**The problem**
Exactly the lines below starting at the line with "software antivirus legítimo." and ending at the line with "Verschnaufpause dar. Sobald die Wetterlage es" are wanted, with both ends included. Leave out the pictures and add no other lines.

Dataset records:

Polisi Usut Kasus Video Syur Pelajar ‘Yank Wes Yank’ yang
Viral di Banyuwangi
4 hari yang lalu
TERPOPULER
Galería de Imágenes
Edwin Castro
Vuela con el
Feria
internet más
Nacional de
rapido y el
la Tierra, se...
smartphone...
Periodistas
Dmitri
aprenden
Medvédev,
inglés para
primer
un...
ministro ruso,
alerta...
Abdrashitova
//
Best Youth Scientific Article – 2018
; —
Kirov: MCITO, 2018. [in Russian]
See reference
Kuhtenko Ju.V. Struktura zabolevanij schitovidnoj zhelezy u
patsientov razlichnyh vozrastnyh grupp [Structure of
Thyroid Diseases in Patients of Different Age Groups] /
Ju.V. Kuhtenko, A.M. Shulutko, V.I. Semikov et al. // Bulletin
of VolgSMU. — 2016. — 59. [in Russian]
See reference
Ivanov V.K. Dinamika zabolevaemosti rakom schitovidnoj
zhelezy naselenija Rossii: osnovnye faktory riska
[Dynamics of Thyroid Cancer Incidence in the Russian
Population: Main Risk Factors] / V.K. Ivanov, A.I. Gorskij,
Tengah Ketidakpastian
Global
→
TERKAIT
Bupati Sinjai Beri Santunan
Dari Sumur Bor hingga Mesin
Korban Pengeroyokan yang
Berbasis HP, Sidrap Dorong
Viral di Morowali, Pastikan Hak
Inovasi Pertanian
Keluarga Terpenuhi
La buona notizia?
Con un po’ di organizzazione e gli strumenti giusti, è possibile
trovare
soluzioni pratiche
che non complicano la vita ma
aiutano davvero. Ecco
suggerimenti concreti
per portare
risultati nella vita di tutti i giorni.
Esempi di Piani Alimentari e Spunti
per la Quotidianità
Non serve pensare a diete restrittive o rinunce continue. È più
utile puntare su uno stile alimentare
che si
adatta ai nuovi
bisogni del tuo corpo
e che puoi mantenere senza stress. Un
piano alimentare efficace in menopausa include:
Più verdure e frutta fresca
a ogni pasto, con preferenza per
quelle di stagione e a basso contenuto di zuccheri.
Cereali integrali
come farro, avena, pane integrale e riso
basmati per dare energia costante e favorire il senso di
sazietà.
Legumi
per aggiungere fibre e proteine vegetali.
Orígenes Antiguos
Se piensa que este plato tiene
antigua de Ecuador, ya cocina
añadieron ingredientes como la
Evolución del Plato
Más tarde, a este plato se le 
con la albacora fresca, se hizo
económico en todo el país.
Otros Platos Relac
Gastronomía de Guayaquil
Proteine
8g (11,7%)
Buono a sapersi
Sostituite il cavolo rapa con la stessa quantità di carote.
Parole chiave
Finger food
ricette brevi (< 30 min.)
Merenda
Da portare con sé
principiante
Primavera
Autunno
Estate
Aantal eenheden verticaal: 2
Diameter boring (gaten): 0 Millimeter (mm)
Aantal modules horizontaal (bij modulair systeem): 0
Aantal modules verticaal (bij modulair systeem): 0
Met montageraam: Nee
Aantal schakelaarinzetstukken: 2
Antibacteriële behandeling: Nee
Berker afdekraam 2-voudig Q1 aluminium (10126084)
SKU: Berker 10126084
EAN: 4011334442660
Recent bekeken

==

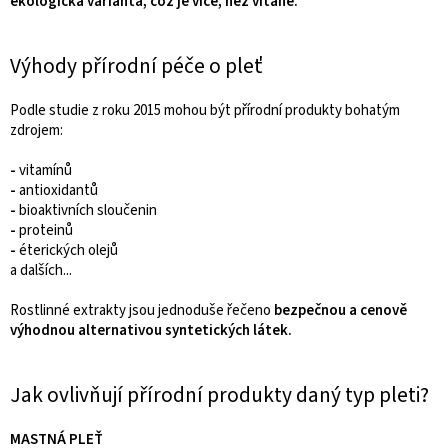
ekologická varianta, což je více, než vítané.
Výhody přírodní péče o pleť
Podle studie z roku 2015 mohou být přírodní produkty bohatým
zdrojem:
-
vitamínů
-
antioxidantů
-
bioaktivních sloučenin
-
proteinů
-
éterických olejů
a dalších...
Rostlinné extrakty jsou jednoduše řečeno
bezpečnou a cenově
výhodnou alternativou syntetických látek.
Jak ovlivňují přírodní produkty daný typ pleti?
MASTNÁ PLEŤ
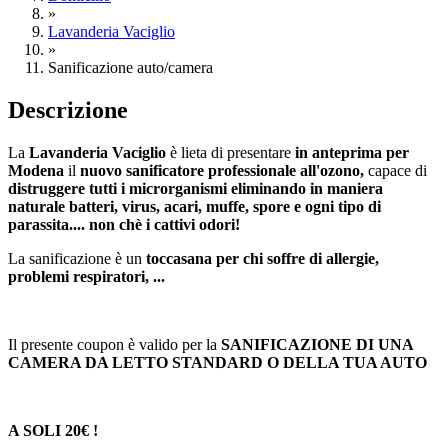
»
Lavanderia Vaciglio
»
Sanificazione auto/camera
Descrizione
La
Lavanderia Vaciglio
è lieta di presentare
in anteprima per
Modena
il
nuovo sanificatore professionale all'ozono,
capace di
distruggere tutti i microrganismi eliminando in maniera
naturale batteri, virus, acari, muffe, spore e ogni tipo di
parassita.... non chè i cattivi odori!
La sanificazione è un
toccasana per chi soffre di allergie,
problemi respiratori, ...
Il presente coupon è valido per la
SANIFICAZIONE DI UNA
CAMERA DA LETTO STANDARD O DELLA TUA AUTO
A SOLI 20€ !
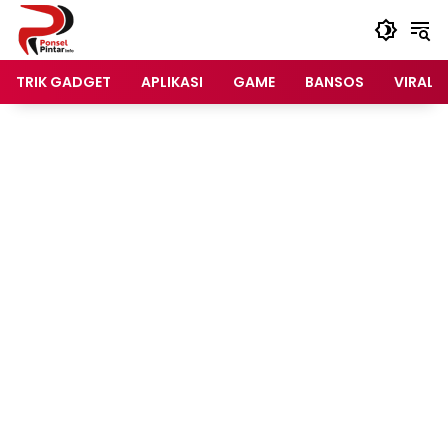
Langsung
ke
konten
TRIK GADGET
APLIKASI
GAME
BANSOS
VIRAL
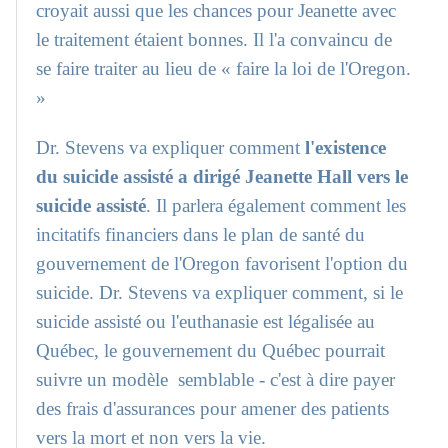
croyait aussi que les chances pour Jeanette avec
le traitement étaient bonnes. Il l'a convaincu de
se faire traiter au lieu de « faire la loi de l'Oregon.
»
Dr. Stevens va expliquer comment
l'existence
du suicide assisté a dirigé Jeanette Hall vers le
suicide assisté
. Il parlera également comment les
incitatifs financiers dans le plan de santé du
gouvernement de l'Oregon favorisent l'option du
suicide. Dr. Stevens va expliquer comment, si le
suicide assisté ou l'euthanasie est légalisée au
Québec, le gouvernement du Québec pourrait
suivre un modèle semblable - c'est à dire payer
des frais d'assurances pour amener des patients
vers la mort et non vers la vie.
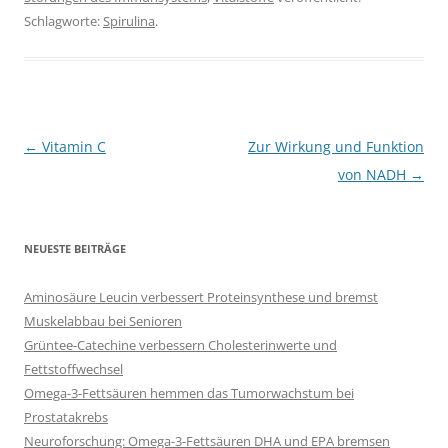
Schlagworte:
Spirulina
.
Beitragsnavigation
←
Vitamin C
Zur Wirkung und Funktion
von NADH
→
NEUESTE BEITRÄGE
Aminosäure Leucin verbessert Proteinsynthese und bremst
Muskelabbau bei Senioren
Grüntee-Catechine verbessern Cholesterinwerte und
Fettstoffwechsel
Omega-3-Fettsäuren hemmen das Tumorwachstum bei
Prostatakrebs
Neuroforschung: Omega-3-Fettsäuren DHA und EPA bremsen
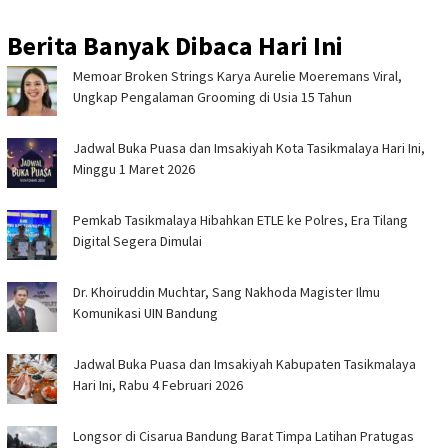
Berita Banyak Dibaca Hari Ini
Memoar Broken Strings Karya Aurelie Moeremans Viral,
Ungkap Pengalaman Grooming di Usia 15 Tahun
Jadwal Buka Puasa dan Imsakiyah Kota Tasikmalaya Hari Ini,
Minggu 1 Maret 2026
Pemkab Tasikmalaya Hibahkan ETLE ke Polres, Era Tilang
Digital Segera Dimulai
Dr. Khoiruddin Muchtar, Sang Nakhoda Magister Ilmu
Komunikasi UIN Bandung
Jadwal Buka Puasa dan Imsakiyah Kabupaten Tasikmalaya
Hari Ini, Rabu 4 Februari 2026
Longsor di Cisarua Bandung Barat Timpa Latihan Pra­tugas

* * *

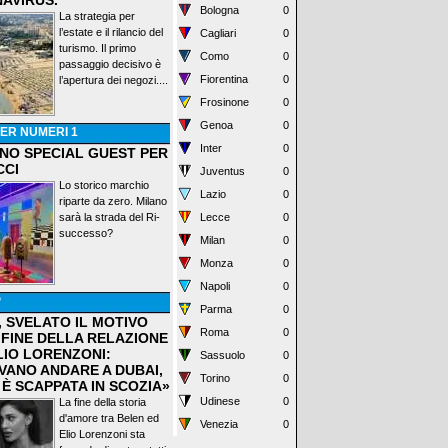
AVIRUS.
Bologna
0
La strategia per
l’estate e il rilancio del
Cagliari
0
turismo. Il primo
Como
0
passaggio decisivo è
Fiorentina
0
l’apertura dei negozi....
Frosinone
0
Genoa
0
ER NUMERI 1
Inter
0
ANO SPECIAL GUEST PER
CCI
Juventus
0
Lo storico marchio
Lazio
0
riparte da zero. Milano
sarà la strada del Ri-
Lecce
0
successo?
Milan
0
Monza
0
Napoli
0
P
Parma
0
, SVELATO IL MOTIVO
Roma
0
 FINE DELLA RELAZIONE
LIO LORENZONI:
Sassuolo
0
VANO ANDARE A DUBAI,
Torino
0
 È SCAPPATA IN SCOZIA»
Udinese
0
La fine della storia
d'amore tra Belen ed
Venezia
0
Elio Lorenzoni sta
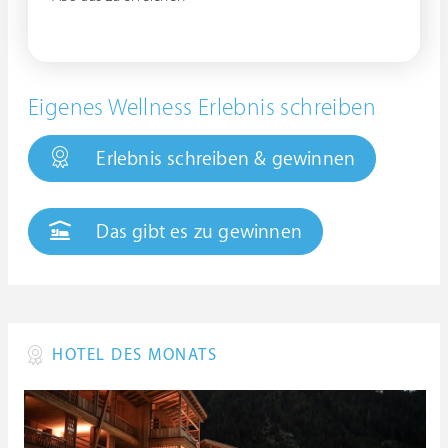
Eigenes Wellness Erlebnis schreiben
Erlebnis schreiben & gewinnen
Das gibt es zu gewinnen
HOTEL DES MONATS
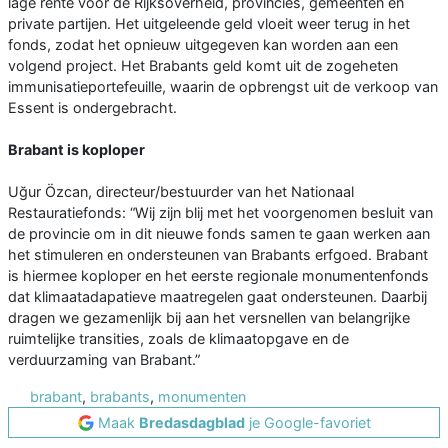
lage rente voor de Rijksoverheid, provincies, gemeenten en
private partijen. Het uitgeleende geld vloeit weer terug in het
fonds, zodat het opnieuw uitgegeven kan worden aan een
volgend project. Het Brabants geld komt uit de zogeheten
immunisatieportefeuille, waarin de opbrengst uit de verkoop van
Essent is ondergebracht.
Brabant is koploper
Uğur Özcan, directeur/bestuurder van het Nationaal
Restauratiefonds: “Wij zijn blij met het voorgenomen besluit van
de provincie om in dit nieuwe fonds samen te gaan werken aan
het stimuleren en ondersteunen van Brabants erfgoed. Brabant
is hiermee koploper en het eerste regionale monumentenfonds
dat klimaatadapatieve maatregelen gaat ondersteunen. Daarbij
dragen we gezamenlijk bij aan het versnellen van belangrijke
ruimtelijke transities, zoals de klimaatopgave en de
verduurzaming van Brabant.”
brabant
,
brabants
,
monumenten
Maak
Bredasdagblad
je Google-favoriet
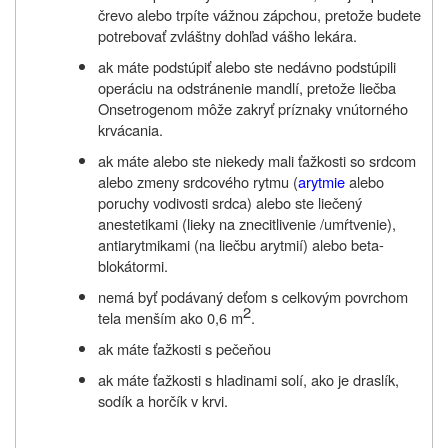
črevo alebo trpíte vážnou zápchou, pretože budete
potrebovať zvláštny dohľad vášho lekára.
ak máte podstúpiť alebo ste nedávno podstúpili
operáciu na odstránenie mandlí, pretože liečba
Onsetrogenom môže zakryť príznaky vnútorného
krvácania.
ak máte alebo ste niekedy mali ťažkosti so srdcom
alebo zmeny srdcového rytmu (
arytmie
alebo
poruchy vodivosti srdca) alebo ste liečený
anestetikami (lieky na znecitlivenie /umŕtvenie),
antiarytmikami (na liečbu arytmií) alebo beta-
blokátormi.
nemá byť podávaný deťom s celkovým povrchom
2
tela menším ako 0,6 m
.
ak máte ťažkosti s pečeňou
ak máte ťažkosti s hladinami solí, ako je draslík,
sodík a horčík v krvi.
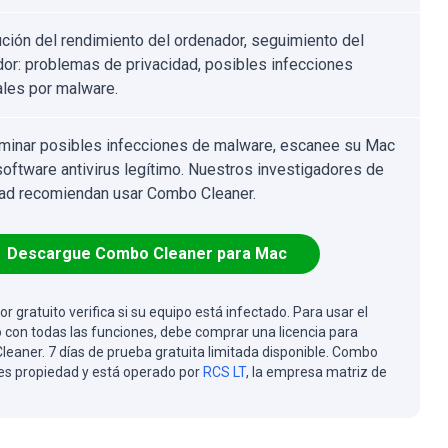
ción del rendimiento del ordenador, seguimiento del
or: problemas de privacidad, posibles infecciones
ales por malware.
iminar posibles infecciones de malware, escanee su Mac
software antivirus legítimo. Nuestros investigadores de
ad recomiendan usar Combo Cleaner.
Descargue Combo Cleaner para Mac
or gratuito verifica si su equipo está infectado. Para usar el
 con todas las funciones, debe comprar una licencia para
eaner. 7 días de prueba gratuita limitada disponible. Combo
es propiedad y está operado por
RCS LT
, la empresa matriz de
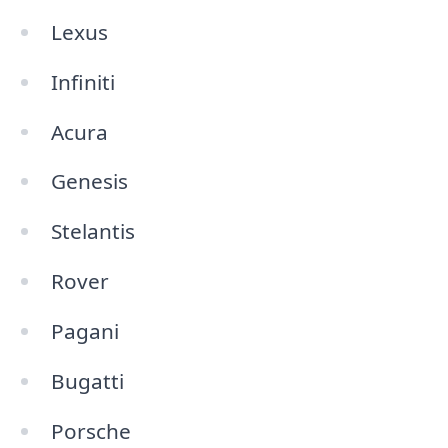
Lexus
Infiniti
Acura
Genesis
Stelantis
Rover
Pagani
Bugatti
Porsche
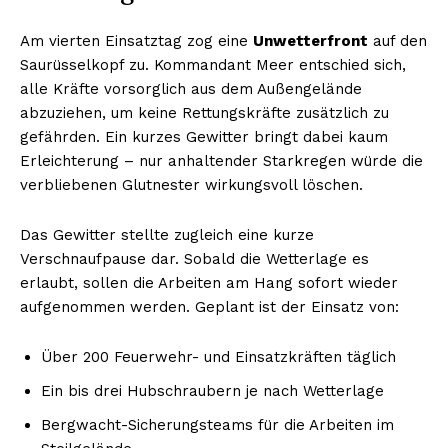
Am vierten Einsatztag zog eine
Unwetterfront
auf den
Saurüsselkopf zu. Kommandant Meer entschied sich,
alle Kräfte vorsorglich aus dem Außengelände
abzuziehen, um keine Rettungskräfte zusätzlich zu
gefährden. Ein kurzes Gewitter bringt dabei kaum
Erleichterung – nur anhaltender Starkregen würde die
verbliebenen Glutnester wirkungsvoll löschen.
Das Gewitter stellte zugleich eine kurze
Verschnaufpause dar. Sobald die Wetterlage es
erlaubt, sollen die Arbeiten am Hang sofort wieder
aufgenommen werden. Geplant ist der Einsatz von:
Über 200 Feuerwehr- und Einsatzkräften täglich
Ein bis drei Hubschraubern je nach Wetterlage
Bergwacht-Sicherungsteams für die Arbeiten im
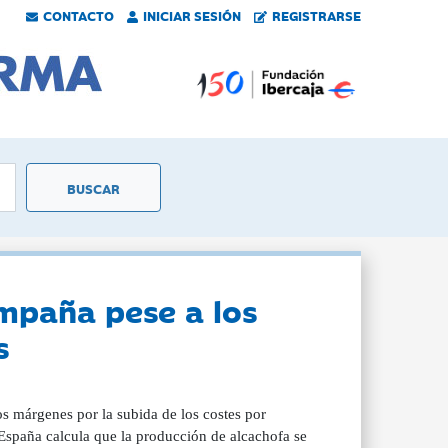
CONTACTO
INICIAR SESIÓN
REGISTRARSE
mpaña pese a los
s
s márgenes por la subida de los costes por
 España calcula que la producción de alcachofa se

**Written response**
software antivirus legítimo. Nuestros investigadores de
ad recomiendan usar Combo Cleaner.
Descargue Combo Cleaner para Mac
or gratuito verifica si su equipo está infectado. Para usar el
 con todas las funciones, debe comprar una licencia para
eaner. 7 días de prueba gratuita limitada disponible. Combo
es propiedad y está operado por
RCS LT
, la empresa matriz de
Lexus
Infiniti
Acura
Genesis
Stelantis
Rover
Pagani
Bugatti
Porsche
Am vierten Einsatztag zog eine
Unwetterfront
auf den
Saurüsselkopf zu. Kommandant Meer entschied sich,
alle Kräfte vorsorglich aus dem Außengelände
abzuziehen, um keine Rettungskräfte zusätzlich zu
gefährden. Ein kurzes Gewitter bringt dabei kaum
Erleichterung – nur anhaltender Starkregen würde die
verbliebenen Glutnester wirkungsvoll löschen.
Das Gewitter stellte zugleich eine kurze
Verschnaufpause dar. Sobald die Wetterlage es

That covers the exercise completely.